**PAGE EXCERPT**
──────

Basil Jarrett | Bad things happen in the dark
Jamaica is not a real place. Or is it just that we don’t want it to be? How else do you explain our acceptance of the lack of transparency and accountability on display daily, as we continue to set a low bar for ourselves as a society? This...
Jamaica is not a real place. Or is it just that we don’t want it to be? How else do you explain our acceptance of the lack of transparency and accountability on display daily, as we continue to set a low bar for ourselves as a society?
This thought occurred to me as I listened to a colleague bemoan the fact that regardless of how outrageous, how shocking or how head-shaking the front-page news is, ultimately all we do is treat it the way we treat our typical social media post: Spend a few seconds to gawk and grumble, then swipe left and move on.
Take, for example, the Integrity Commission’s (IC) most recent plea for the tightly held “secret and confidential” information relating to Quarterly Contract Award (QCA) reports of public bodies to once again be made public. As one of Jamaica’s two main anti-corruption bodies, the commission has pushed for an amendment to the Integrity Commission Act, which would allow it to announce this information on its website or other publications. But somehow, the IC’s clamour has failed to move the needle on the public response-and-reaction chart.

──────

**TO-DO LIST**
**1)** In the column's sentence beginning "This thought occurred to me," list each word that directly follows "how."
**2)** Duplicate the column's text from "Basil Jarrett |" to "a society? This...".
The entries that follow have nothing to do with the column.

──────

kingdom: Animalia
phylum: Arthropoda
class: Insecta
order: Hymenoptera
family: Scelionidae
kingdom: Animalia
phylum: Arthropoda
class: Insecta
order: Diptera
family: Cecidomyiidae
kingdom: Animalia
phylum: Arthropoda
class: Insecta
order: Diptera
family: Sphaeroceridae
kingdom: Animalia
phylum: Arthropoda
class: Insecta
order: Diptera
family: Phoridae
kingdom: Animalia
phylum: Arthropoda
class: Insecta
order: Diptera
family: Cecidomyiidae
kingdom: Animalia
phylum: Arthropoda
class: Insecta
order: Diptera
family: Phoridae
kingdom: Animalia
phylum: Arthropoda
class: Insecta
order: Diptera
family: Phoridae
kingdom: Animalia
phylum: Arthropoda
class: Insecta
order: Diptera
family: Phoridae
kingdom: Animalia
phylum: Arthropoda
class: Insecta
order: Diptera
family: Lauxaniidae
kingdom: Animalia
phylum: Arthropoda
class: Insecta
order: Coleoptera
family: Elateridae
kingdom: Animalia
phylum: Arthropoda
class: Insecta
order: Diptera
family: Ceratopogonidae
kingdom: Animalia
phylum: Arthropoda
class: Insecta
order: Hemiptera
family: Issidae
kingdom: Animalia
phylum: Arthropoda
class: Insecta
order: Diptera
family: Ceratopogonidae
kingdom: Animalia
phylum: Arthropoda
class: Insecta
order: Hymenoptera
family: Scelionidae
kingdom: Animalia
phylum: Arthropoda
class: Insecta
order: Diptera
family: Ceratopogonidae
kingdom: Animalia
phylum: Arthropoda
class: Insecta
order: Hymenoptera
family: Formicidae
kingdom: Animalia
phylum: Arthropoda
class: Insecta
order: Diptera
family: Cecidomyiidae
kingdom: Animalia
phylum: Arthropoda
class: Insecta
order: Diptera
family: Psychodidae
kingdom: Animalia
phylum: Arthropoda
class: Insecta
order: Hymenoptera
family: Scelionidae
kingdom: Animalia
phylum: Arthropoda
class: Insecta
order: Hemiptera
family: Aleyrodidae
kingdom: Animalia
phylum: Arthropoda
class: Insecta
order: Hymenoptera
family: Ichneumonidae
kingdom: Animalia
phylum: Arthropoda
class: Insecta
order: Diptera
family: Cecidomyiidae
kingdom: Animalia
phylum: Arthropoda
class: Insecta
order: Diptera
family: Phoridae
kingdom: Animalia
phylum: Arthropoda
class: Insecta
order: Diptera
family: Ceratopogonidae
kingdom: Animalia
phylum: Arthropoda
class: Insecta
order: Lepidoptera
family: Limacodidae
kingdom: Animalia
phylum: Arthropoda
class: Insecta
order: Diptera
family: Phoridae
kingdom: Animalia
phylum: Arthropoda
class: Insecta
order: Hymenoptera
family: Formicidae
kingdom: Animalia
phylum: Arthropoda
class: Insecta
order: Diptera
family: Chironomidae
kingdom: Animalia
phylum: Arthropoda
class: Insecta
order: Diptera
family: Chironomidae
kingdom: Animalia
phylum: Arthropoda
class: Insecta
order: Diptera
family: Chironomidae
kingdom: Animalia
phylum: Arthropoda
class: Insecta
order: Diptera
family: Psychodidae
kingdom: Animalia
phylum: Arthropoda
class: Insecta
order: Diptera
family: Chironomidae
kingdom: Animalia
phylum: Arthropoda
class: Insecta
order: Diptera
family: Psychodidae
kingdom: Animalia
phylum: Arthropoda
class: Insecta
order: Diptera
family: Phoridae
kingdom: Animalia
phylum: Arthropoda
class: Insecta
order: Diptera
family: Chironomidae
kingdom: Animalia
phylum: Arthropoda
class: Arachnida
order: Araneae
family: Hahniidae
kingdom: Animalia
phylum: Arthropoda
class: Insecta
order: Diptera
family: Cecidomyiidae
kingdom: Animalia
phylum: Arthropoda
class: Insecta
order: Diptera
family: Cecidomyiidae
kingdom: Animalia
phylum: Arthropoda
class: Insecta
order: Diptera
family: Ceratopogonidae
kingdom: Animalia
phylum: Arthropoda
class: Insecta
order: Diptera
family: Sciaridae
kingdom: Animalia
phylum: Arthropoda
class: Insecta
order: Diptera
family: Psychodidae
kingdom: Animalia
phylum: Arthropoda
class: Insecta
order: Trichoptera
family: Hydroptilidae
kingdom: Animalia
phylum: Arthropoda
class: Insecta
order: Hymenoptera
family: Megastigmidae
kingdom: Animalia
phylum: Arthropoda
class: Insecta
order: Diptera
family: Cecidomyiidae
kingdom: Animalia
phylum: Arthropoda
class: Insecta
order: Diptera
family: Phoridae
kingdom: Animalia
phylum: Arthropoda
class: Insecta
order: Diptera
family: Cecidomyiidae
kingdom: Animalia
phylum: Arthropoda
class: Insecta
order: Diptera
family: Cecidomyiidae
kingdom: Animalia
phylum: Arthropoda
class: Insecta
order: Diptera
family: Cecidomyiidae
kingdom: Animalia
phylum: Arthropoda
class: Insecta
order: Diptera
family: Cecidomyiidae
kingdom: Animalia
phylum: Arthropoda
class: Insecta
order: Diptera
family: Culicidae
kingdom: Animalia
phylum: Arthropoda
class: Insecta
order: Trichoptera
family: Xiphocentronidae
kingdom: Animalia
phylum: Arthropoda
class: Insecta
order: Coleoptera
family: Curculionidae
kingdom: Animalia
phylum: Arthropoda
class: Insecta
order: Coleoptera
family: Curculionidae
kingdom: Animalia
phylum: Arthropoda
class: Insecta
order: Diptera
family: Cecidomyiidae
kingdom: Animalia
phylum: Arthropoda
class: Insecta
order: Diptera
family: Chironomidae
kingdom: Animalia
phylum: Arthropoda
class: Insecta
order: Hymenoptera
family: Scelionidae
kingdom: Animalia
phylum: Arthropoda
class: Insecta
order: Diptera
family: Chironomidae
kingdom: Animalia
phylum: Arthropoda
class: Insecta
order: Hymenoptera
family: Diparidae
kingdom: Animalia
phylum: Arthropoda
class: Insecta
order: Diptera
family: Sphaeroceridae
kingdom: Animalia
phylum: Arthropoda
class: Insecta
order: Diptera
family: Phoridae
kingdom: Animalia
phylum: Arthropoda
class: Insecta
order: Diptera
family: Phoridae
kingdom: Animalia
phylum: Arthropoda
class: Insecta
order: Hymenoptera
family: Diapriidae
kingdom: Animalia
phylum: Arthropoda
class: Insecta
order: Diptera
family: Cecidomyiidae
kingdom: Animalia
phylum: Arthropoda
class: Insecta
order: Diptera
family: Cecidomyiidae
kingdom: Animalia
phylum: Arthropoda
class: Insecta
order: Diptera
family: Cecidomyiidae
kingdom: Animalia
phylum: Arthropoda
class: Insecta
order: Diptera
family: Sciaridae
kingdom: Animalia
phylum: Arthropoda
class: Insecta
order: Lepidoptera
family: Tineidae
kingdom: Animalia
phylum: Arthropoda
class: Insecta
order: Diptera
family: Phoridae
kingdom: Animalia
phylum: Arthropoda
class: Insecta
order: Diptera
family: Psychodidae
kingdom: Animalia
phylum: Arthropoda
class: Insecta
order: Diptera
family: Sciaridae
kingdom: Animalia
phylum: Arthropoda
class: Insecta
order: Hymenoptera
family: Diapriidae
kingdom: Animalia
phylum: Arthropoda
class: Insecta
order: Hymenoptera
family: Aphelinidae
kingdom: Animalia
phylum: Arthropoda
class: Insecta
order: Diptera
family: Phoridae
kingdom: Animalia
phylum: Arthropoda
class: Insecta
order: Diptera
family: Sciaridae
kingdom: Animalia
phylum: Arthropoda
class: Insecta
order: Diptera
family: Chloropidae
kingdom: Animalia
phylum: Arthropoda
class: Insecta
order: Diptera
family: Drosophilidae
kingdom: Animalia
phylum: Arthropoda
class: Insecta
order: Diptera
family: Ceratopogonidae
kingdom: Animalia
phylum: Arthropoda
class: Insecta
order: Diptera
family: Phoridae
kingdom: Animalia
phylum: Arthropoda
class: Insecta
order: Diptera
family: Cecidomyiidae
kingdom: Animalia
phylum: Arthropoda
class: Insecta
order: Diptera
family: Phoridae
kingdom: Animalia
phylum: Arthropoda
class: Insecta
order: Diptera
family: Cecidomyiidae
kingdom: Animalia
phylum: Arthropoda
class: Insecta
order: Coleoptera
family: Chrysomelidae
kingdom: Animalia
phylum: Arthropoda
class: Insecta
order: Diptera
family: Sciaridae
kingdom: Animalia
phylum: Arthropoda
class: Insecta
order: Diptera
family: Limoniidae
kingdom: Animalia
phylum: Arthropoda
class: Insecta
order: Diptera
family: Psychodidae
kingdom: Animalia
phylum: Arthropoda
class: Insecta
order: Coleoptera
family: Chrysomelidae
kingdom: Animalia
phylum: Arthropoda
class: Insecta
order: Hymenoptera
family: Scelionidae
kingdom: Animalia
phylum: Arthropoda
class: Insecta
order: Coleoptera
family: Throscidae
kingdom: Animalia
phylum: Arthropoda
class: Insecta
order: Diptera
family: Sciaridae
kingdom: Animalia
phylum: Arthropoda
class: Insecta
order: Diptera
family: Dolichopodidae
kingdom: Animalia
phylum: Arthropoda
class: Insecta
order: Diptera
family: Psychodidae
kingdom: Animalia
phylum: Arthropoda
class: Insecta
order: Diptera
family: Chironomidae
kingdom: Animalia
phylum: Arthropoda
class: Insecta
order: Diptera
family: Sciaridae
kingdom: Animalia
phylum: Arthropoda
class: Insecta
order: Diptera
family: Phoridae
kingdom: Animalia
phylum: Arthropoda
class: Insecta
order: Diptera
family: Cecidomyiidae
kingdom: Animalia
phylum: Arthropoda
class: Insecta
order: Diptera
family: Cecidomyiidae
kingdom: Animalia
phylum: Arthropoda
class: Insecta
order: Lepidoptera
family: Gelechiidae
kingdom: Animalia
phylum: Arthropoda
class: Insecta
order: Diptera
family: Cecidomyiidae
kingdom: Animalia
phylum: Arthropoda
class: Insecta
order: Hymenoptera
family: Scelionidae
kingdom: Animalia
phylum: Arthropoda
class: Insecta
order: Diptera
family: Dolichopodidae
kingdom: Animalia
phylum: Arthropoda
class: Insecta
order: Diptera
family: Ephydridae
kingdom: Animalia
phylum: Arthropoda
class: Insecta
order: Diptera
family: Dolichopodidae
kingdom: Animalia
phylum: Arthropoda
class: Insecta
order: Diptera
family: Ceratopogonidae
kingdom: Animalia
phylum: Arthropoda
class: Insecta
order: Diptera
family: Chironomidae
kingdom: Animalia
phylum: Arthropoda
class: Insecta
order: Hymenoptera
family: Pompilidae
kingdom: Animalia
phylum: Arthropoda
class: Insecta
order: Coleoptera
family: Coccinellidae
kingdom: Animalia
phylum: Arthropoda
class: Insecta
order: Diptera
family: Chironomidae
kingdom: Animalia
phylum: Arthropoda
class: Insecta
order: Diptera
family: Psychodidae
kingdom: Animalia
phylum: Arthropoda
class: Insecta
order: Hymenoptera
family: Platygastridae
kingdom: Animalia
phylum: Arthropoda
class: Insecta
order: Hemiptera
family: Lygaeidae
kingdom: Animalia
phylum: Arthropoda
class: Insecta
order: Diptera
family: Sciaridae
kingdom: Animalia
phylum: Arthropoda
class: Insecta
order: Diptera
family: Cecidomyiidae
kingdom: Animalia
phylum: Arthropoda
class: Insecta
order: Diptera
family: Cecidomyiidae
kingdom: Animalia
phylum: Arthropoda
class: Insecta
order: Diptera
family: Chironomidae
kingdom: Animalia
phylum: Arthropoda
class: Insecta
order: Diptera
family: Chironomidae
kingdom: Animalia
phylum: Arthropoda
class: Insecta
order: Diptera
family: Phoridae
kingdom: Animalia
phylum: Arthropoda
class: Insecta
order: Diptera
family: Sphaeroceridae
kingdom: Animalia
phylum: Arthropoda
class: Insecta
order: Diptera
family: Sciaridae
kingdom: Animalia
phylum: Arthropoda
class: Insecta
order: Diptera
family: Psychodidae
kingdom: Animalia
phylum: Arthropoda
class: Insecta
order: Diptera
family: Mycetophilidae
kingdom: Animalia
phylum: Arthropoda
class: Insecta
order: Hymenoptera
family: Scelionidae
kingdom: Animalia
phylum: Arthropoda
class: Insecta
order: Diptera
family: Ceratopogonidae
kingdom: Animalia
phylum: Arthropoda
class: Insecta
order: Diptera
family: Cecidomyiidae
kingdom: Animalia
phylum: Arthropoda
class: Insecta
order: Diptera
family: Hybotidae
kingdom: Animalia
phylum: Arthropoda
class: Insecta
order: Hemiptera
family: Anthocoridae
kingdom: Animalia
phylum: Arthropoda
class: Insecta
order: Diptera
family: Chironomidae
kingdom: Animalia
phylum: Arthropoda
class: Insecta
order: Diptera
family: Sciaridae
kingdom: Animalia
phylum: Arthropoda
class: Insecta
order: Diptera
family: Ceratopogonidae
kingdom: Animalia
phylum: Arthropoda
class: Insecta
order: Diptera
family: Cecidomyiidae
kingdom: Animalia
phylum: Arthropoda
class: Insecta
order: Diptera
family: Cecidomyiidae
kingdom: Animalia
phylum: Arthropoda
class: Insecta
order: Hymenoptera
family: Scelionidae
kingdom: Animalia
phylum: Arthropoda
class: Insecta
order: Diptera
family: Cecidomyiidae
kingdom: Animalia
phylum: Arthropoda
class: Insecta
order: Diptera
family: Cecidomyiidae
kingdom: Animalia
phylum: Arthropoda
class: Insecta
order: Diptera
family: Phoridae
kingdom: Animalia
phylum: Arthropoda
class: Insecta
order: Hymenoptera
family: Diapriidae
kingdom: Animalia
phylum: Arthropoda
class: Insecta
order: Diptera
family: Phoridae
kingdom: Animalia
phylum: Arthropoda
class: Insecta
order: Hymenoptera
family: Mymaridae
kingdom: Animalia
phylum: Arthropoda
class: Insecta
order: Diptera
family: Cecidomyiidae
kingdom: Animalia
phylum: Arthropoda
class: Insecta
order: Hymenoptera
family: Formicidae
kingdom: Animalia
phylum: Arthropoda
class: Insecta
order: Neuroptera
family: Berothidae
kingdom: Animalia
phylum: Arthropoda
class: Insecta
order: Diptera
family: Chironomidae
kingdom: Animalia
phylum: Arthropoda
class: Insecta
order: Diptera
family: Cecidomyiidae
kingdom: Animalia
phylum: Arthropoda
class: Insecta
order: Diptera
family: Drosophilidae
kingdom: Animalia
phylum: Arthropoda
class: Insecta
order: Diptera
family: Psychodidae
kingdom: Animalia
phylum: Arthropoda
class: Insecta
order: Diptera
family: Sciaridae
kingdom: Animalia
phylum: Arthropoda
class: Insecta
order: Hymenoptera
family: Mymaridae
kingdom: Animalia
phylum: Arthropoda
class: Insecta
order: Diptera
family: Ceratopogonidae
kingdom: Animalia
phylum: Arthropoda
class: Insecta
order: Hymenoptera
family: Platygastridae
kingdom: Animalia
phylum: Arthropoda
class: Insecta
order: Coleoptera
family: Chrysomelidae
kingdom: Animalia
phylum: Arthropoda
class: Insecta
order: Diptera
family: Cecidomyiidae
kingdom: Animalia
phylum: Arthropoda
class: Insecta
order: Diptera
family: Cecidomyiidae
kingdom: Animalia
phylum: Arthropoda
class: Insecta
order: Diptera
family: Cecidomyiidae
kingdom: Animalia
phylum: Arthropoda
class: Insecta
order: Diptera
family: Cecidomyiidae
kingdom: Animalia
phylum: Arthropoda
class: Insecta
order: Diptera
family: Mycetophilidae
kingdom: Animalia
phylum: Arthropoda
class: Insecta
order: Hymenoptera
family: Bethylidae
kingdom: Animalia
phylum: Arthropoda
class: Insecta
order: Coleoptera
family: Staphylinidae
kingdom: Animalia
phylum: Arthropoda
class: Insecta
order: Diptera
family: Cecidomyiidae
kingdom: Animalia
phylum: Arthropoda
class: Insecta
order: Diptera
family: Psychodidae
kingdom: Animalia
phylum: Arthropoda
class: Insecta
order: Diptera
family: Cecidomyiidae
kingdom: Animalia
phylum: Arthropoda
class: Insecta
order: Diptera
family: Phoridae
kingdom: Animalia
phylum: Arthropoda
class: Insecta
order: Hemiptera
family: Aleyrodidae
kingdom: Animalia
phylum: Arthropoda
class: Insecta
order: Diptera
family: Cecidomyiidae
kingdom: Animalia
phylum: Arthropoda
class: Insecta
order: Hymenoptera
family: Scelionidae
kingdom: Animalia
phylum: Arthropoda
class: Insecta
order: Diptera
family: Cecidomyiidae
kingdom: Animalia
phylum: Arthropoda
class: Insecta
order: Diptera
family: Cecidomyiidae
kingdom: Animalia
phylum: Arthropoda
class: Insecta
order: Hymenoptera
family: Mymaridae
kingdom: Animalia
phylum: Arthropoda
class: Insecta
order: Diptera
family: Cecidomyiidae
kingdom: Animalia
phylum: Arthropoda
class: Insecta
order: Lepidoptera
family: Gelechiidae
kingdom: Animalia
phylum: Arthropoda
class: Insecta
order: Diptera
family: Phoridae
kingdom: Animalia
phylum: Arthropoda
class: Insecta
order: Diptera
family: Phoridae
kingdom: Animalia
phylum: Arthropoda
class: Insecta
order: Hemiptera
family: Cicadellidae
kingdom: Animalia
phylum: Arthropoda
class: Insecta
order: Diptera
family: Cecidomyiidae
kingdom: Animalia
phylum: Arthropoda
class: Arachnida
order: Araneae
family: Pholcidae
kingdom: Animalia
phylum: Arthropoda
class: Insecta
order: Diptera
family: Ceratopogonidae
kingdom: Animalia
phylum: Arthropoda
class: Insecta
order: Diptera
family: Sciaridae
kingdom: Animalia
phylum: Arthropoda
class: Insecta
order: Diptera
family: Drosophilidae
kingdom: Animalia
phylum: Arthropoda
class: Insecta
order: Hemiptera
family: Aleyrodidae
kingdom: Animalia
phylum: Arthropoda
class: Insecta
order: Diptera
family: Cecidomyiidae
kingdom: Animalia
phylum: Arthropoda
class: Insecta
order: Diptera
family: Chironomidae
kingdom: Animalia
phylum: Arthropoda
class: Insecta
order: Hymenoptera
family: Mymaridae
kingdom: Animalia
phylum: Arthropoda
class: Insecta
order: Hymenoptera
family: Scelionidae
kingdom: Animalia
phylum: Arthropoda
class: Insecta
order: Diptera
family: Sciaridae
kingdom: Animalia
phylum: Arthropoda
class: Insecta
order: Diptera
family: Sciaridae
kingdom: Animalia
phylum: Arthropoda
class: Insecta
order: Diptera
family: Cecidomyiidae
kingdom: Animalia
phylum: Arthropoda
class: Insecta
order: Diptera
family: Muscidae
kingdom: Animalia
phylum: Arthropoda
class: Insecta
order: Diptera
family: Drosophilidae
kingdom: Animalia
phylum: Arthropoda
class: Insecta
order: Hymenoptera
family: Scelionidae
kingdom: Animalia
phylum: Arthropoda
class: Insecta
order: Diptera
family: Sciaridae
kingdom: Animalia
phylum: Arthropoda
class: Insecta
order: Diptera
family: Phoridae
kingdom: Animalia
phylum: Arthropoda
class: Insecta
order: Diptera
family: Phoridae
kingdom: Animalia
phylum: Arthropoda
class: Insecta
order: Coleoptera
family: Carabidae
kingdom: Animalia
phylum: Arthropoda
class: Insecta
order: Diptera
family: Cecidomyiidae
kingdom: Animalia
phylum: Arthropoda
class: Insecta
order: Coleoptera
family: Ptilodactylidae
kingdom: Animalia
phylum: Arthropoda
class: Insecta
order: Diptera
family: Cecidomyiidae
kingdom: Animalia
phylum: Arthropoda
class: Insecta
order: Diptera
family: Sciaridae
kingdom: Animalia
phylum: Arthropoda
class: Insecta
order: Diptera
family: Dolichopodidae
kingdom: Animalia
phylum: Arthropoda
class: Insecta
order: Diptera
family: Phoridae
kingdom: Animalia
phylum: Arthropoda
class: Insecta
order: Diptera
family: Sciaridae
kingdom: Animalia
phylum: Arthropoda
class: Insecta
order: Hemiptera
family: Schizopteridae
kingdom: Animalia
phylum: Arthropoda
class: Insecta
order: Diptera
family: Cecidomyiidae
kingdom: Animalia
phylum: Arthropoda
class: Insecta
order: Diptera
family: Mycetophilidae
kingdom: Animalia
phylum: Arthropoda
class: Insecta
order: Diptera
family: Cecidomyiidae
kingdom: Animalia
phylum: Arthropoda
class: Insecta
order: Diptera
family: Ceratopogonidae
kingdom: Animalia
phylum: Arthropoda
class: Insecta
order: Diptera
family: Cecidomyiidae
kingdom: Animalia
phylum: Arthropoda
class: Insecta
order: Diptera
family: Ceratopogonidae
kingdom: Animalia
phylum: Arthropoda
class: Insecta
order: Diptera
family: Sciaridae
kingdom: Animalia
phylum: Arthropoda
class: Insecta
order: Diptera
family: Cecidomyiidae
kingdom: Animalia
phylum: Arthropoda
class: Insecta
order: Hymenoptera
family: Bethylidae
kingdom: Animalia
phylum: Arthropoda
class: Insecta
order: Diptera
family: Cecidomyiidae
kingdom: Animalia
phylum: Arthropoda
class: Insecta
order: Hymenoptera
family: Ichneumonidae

──────

**ANSWERS BELOW**
**1)** outrageous, shocking, head-shaking

**2)**
Basil Jarrett | Bad things happen in the dark
Jamaica is not a real place. Or is it just that we don’t want it to be? How else do you explain our acceptance of the lack of transparency and accountability on display daily, as we continue to set a low bar for ourselves as a society? This...